* REQUIRED WORK *
Copy every record word for word. Pictures are not part of the copy.

Segment Start: EXCERPTED RECORDS

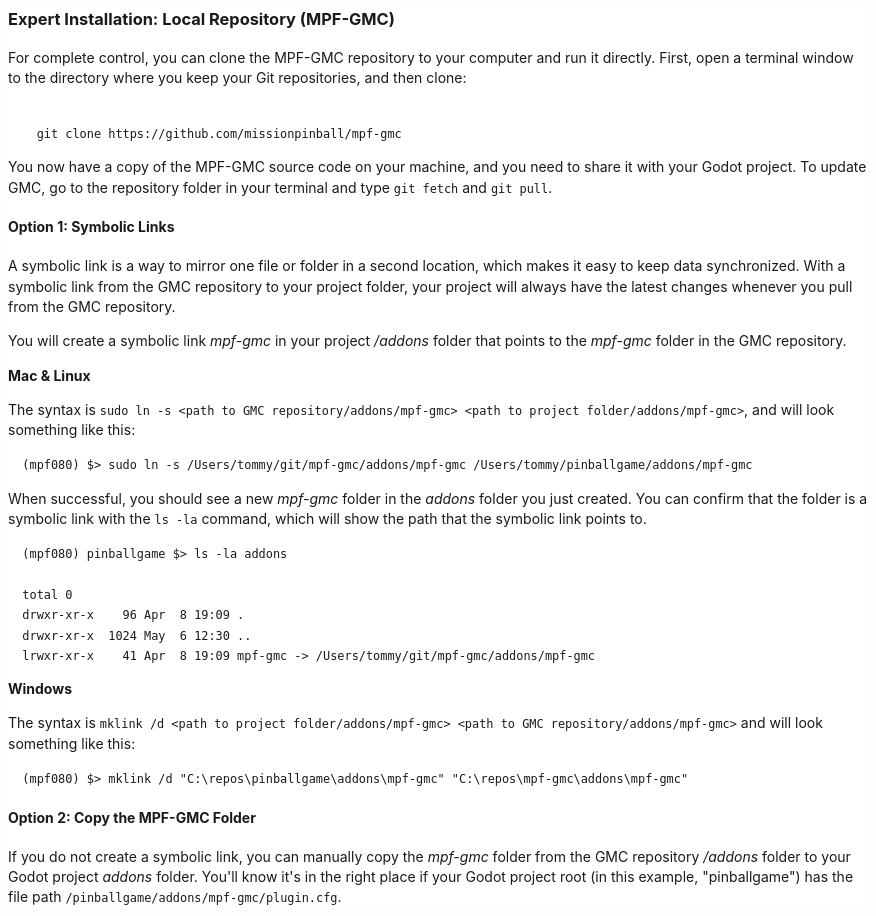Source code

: ### Expert Installation: Local Repository (MPF-GMC)

For complete control, you can clone the MPF-GMC repository to your computer and run it directly. First, open a terminal window to the directory where you keep your Git repositories, and then clone:

``` console

    git clone https://github.com/missionpinball/mpf-gmc
```

You now have a copy of the MPF-GMC source code on your machine, and you need to share it with your Godot project. To update GMC, go to the repository folder in your terminal and type `git fetch` and `git pull`.

#### Option 1: Symbolic Links

A symbolic link is a way to mirror one file or folder in a second location, which makes it easy to keep data synchronized. With a symbolic link from the GMC repository to your project folder, your project will always have the latest changes whenever you pull from the GMC repository.

You will create a symbolic link *mpf-gmc* in your project */addons* folder that points to the *mpf-gmc* folder in the GMC repository.

**Mac & Linux**

The syntax is `sudo ln -s <path to GMC repository/addons/mpf-gmc> <path to project folder/addons/mpf-gmc>`, and will look something like this:

``` console
  (mpf080) $> sudo ln -s /Users/tommy/git/mpf-gmc/addons/mpf-gmc /Users/tommy/pinballgame/addons/mpf-gmc
```

When successful, you should see a new *mpf-gmc* folder in the *addons* folder you just created. You can confirm that the folder is a symbolic link with the `ls -la` command, which will show the path that the symbolic link points to.

``` console
  (mpf080) pinballgame $> ls -la addons

  total 0
  drwxr-xr-x    96 Apr  8 19:09 .
  drwxr-xr-x  1024 May  6 12:30 ..
  lrwxr-xr-x    41 Apr  8 19:09 mpf-gmc -> /Users/tommy/git/mpf-gmc/addons/mpf-gmc
```

**Windows**

The syntax is `mklink /d <path to project folder/addons/mpf-gmc> <path to GMC repository/addons/mpf-gmc>` and will look something like this:

``` console
  (mpf080) $> mklink /d "C:\repos\pinballgame\addons\mpf-gmc" "C:\repos\mpf-gmc\addons\mpf-gmc"
```


#### Option 2: Copy the MPF-GMC Folder

If you do not create a symbolic link, you can manually copy the *mpf-gmc* folder from the GMC repository */addons* folder to your Godot project *addons* folder. You'll know it's in the right place if your Godot project root (in this example, "pinballgame") has the file path `/pinballgame/addons/mpf-gmc/plugin.cfg`.
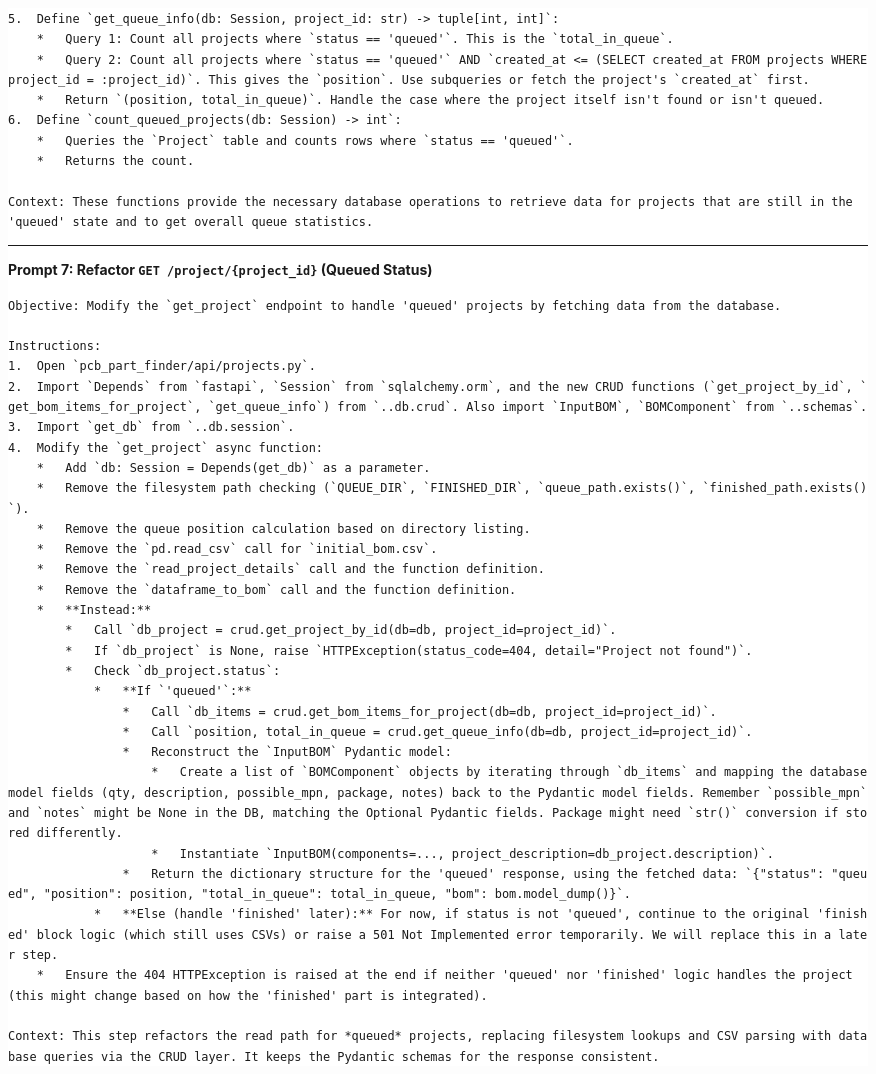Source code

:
 ```text
5.  Define `get_queue_info(db: Session, project_id: str) -> tuple[int, int]`:
    *   Query 1: Count all projects where `status == 'queued'`. This is the `total_in_queue`.
    *   Query 2: Count all projects where `status == 'queued'` AND `created_at <= (SELECT created_at FROM projects WHERE project_id = :project_id)`. This gives the `position`. Use subqueries or fetch the project's `created_at` first.
    *   Return `(position, total_in_queue)`. Handle the case where the project itself isn't found or isn't queued.
6.  Define `count_queued_projects(db: Session) -> int`:
    *   Queries the `Project` table and counts rows where `status == 'queued'`.
    *   Returns the count.

Context: These functions provide the necessary database operations to retrieve data for projects that are still in the 'queued' state and to get overall queue statistics.
```

---

**Prompt 7: Refactor `GET /project/{project_id}` (Queued Status)**
```text
Objective: Modify the `get_project` endpoint to handle 'queued' projects by fetching data from the database.

Instructions:
1.  Open `pcb_part_finder/api/projects.py`.
2.  Import `Depends` from `fastapi`, `Session` from `sqlalchemy.orm`, and the new CRUD functions (`get_project_by_id`, `get_bom_items_for_project`, `get_queue_info`) from `..db.crud`. Also import `InputBOM`, `BOMComponent` from `..schemas`.
3.  Import `get_db` from `..db.session`.
4.  Modify the `get_project` async function:
    *   Add `db: Session = Depends(get_db)` as a parameter.
    *   Remove the filesystem path checking (`QUEUE_DIR`, `FINISHED_DIR`, `queue_path.exists()`, `finished_path.exists()`).
    *   Remove the queue position calculation based on directory listing.
    *   Remove the `pd.read_csv` call for `initial_bom.csv`.
    *   Remove the `read_project_details` call and the function definition.
    *   Remove the `dataframe_to_bom` call and the function definition.
    *   **Instead:**
        *   Call `db_project = crud.get_project_by_id(db=db, project_id=project_id)`.
        *   If `db_project` is None, raise `HTTPException(status_code=404, detail="Project not found")`.
        *   Check `db_project.status`:
            *   **If `'queued'`:**
                *   Call `db_items = crud.get_bom_items_for_project(db=db, project_id=project_id)`.
                *   Call `position, total_in_queue = crud.get_queue_info(db=db, project_id=project_id)`.
                *   Reconstruct the `InputBOM` Pydantic model:
                    *   Create a list of `BOMComponent` objects by iterating through `db_items` and mapping the database model fields (qty, description, possible_mpn, package, notes) back to the Pydantic model fields. Remember `possible_mpn` and `notes` might be None in the DB, matching the Optional Pydantic fields. Package might need `str()` conversion if stored differently.
                    *   Instantiate `InputBOM(components=..., project_description=db_project.description)`.
                *   Return the dictionary structure for the 'queued' response, using the fetched data: `{"status": "queued", "position": position, "total_in_queue": total_in_queue, "bom": bom.model_dump()}`.
            *   **Else (handle 'finished' later):** For now, if status is not 'queued', continue to the original 'finished' block logic (which still uses CSVs) or raise a 501 Not Implemented error temporarily. We will replace this in a later step.
    *   Ensure the 404 HTTPException is raised at the end if neither 'queued' nor 'finished' logic handles the project (this might change based on how the 'finished' part is integrated).

Context: This step refactors the read path for *queued* projects, replacing filesystem lookups and CSV parsing with database queries via the CRUD layer. It keeps the Pydantic schemas for the response consistent.
```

Segment End: EXCERPTED RECORDS

* RESPONSE TO THE EXERCISE *
Source code

: ### Expert Installation: Local Repository (MPF-GMC)

For complete control, you can clone the MPF-GMC repository to your computer and run it directly. First, open a terminal window to the directory where you keep your Git repositories, and then clone:

``` console

    git clone https://github.com/missionpinball/mpf-gmc
```

You now have a copy of the MPF-GMC source code on your machine, and you need to share it with your Godot project. To update GMC, go to the repository folder in your terminal and type `git fetch` and `git pull`.

#### Option 1: Symbolic Links

A symbolic link is a way to mirror one file or folder in a second location, which makes it easy to keep data synchronized. With a symbolic link from the GMC repository to your project folder, your project will always have the latest changes whenever you pull from the GMC repository.

You will create a symbolic link *mpf-gmc* in your project */addons* folder that points to the *mpf-gmc* folder in the GMC repository.

**Mac & Linux**

The syntax is `sudo ln -s <path to GMC repository/addons/mpf-gmc> <path to project folder/addons/mpf-gmc>`, and will look something like this:

``` console
  (mpf080) $> sudo ln -s /Users/tommy/git/mpf-gmc/addons/mpf-gmc /Users/tommy/pinballgame/addons/mpf-gmc
```

When successful, you should see a new *mpf-gmc* folder in the *addons* folder you just created. You can confirm that the folder is a symbolic link with the `ls -la` command, which will show the path that the symbolic link points to.

``` console
  (mpf080) pinballgame $> ls -la addons

  total 0
  drwxr-xr-x    96 Apr  8 19:09 .
  drwxr-xr-x  1024 May  6 12:30 ..
  lrwxr-xr-x    41 Apr  8 19:09 mpf-gmc -> /Users/tommy/git/mpf-gmc/addons/mpf-gmc
```

**Windows**

The syntax is `mklink /d <path to project folder/addons/mpf-gmc> <path to GMC repository/addons/mpf-gmc>` and will look something like this:

``` console
  (mpf080) $> mklink /d "C:\repos\pinballgame\addons\mpf-gmc" "C:\repos\mpf-gmc\addons\mpf-gmc"
```


#### Option 2: Copy the MPF-GMC Folder

If you do not create a symbolic link, you can manually copy the *mpf-gmc* folder from the GMC repository */addons* folder to your Godot project *addons* folder. You'll know it's in the right place if your Godot project root (in this example, "pinballgame") has the file path `/pinballgame/addons/mpf-gmc/plugin.cfg`.
Source code

:
 ```text
5.  Define `get_queue_info(db: Session, project_id: str) -> tuple[int, int]`:
    *   Query 1: Count all projects where `status == 'queued'`. This is the `total_in_queue`.
    *   Query 2: Count all projects where `status == 'queued'` AND `created_at <= (SELECT created_at FROM projects WHERE project_id = :project_id)`. This gives the `position`. Use subqueries or fetch the project's `created_at` first.
    *   Return `(position, total_in_queue)`. Handle the case where the project itself isn't found or isn't queued.
6.  Define `count_queued_projects(db: Session) -> int`:
    *   Queries the `Project` table and counts rows where `status == 'queued'`.
    *   Returns the count.

Context: These functions provide the necessary database operations to retrieve data for projects that are still in the 'queued' state and to get overall queue statistics.
```

---

**Prompt 7: Refactor `GET /project/{project_id}` (Queued Status)**
```text
Objective: Modify the `get_project` endpoint to handle 'queued' projects by fetching data from the database.

Instructions:
1.  Open `pcb_part_finder/api/projects.py`.
2.  Import `Depends` from `fastapi`, `Session` from `sqlalchemy.orm`, and the new CRUD functions (`get_project_by_id`, `get_bom_items_for_project`, `get_queue_info`) from `..db.crud`. Also import `InputBOM`, `BOMComponent` from `..schemas`.
3.  Import `get_db` from `..db.session`.
4.  Modify the `get_project` async function:
    *   Add `db: Session = Depends(get_db)` as a parameter.
    *   Remove the filesystem path checking (`QUEUE_DIR`, `FINISHED_DIR`, `queue_path.exists()`, `finished_path.exists()`).
    *   Remove the queue position calculation based on directory listing.
    *   Remove the `pd.read_csv` call for `initial_bom.csv`.
    *   Remove the `read_project_details` call and the function definition.
    *   Remove the `dataframe_to_bom` call and the function definition.
    *   **Instead:**
        *   Call `db_project = crud.get_project_by_id(db=db, project_id=project_id)`.
        *   If `db_project` is None, raise `HTTPException(status_code=404, detail="Project not found")`.
        *   Check `db_project.status`:
            *   **If `'queued'`:**
                *   Call `db_items = crud.get_bom_items_for_project(db=db, project_id=project_id)`.
                *   Call `position, total_in_queue = crud.get_queue_info(db=db, project_id=project_id)`.
                *   Reconstruct the `InputBOM` Pydantic model:
                    *   Create a list of `BOMComponent` objects by iterating through `db_items` and mapping the database model fields (qty, description, possible_mpn, package, notes) back to the Pydantic model fields. Remember `possible_mpn` and `notes` might be None in the DB, matching the Optional Pydantic fields. Package might need `str()` conversion if stored differently.
                    *   Instantiate `InputBOM(components=..., project_description=db_project.description)`.
                *   Return the dictionary structure for the 'queued' response, using the fetched data: `{"status": "queued", "position": position, "total_in_queue": total_in_queue, "bom": bom.model_dump()}`.
            *   **Else (handle 'finished' later):** For now, if status is not 'queued', continue to the original 'finished' block logic (which still uses CSVs) or raise a 501 Not Implemented error temporarily. We will replace this in a later step.
    *   Ensure the 404 HTTPException is raised at the end if neither 'queued' nor 'finished' logic handles the project (this might change based on how the 'finished' part is integrated).

Context: This step refactors the read path for *queued* projects, replacing filesystem lookups and CSV parsing with database queries via the CRUD layer. It keeps the Pydantic schemas for the response consistent.
```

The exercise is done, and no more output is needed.